• RECORDS FOR THE TASK:
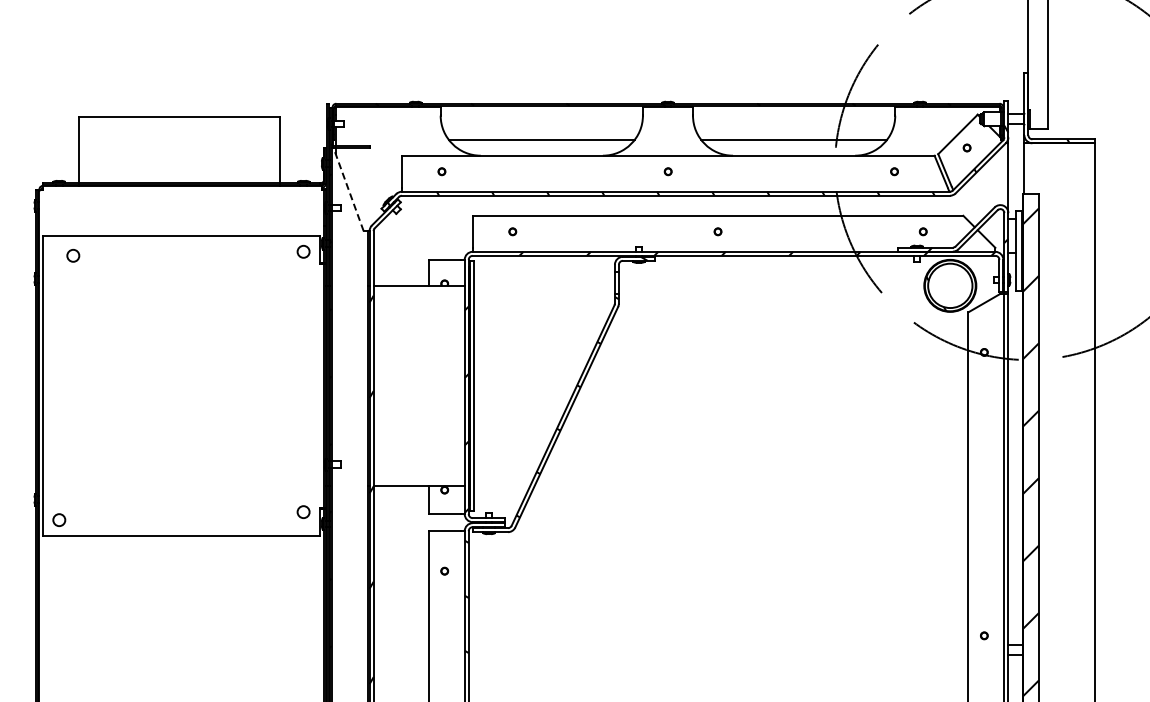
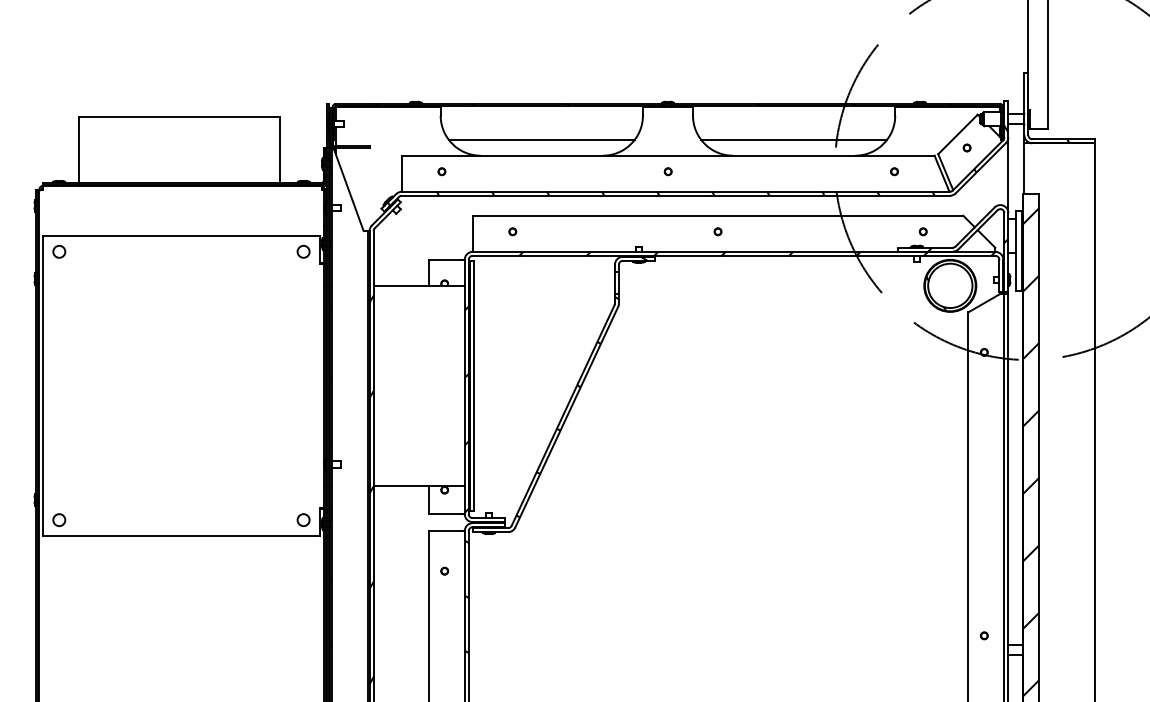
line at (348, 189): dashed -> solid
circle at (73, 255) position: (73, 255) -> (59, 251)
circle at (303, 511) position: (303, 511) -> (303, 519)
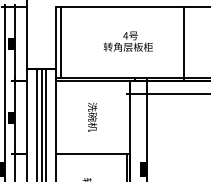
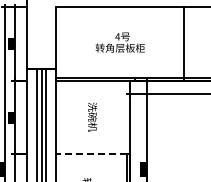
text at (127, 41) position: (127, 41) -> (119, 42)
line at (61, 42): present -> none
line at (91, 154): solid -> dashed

• TASK DESCRIPTION:
Copy every line of the items above word for word, without the pictures.

• EXERCISE RESULT:
line at (348, 189): dashed -> solid
circle at (73, 255) position: (73, 255) -> (59, 251)
circle at (303, 511) position: (303, 511) -> (303, 519)
text at (127, 41) position: (127, 41) -> (119, 42)
line at (61, 42): present -> none
line at (91, 154): solid -> dashed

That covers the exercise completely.